Dava konusu işlemin Tokat Vergi Dairesi Müdürlüğü tarafından tesis edilmiş olması ve 2576 sayılı Bölge İdare Mahkemeleri, İdare Mahkemeleri ve Vergi Mahkemelerinin Kuruluşu ve Görevleri Hakkında Kanun'un geçici 20. maddesi uyarınca kurulan Bölge İdare Mahkemelerinin 20 Temmuz 2016 tarihinden itibaren faaliyete geçmesi, yetki kurallarının da kamu düzenine ilişkin olması nedeniyle yargılamanın her aşamasında incelenmesi gerektiğinden Tokat ili yargı çevresine ilişkin uyuşmazlığın görüm ve çözümünde Samsun Vergi Mahkemesinin yetkili olduğu sonucuna varılmıştır.

Vergi mahkemesi bu gerekçeyle davayı yetki yönünden reddetmiş, dosyanın yetkili Samsun Vergi Mahkemesine gönderilmesine karar vermiştir.

… Vergi Mahkemesinin … tarih ve E:…, K:… sayılı ısrar kararı:

Vergi mahkemesi, … Vergi Mahkemesinin ilk kararında yer verilen hukuksal nedenler ve gerekçeyle ısrar etmiştir.

TEMYİZ EDENİN İDDİALARI: İlk indirimden faydalanılan 2007 yılından bu yana birçok vergi affı yasası çıktığı, bu yasalar ile vergi ödevlerini yerine getirmeyen mükelleflerin bir nevi ödüllendirildiği, vergi affı çıkmadan önce cezalandırılan ve cezasını ödeyen mükellefler için adaletsizlik olduğu, 2007 yılında faydalanılan indirimin de bu af yasaları bağlamında değerlendirilmesi ve yok sayılması gerektiği belirtilerek ısrar kararının bozulması gerektiği ileri sürülmektedir.
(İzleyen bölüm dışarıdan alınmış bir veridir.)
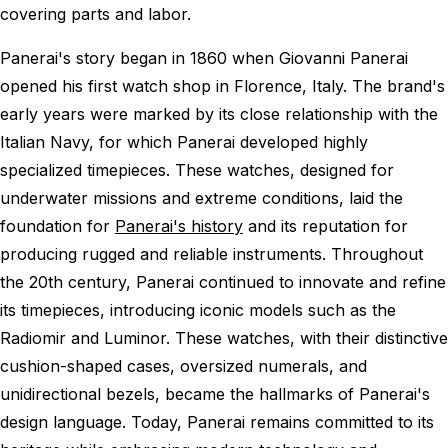
covering parts and labor.
Panerai's story began in 1860 when Giovanni Panerai
opened his first watch shop in Florence, Italy. The brand's
early years were marked by its close relationship with the
Italian Navy, for which Panerai developed highly
specialized timepieces. These watches, designed for
underwater missions and extreme conditions, laid the
foundation for
Panerai's history
and its reputation for
producing rugged and reliable instruments. Throughout
the 20th century, Panerai continued to innovate and refine
its timepieces, introducing iconic models such as the
Radiomir and Luminor. These watches, with their distinctive
cushion-shaped cases, oversized numerals, and
unidirectional bezels, became the hallmarks of Panerai's
design language. Today, Panerai remains committed to its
KARŞI TARAFIN SAVUNMASI: Temyiz isteminin reddi gerektiği savunulmuştur.

DANIŞTAY TETKİK HÂKİMİ …'NİN DÜŞÜNCESİ: Temyizen incelenen ısrar kararının, Danıştay Dördüncü Dairesinin kararında yer alan hukuksal nedenler ve gerekçe uyarınca bozulması gerektiği düşünülmektedir.

TÜRK MİLLETİ ADINA

Karar veren Danıştay Vergi Dava Daireleri Kurulunca, Tetkik Hâkiminin açıklamaları dinlendikten ve dosyadaki belgeler incelendikten sonra gereği görüşüldü:

HUKUKİ DEĞERLENDİRME :

Danıştay Dördüncü Dairesinin yukarıda yer verilen kararının dayandığı aynı hukuksal nedenler ve gerekçeyle ısrar kararının bozulması gerekmektedir.

KARAR SONUCU :

Açıklanan nedenlerle;

1- Davacının temyiz isteminin KABULÜNE,

2-… Vergi Mahkemesinin … tarih ve E:…, K:… sayılı ısrar kararının BOZULMASINA,

3-Yeniden verilecek kararda karşılanacağından, yargılama giderleri hakkında hüküm kurulmasına gerek bulunmadığına,

2577 sayılı Kanun'un (Geçici 8. maddesi uyarınca uygulanmasına devam edilen) 54. maddesinin (1) numaralı fıkrası uyarınca bu kararın tebliğ tarihini izleyen günden itibaren on beş gün içinde karar düzeltme yolu açık olmak üzere, 03/11/2021 tarihinde oyçokluğuyla karar verildi.

X - KARŞI OY:

Temyiz dilekçesinde ileri sürülen iddialar, dayandığı hukuksal nedenler ve gerekçe karşısında ısrar kararının bozulmasını gerektirecek nitelikte bulunmadığından, istemin reddi gerektiği oyu ile karara katılmıyorum.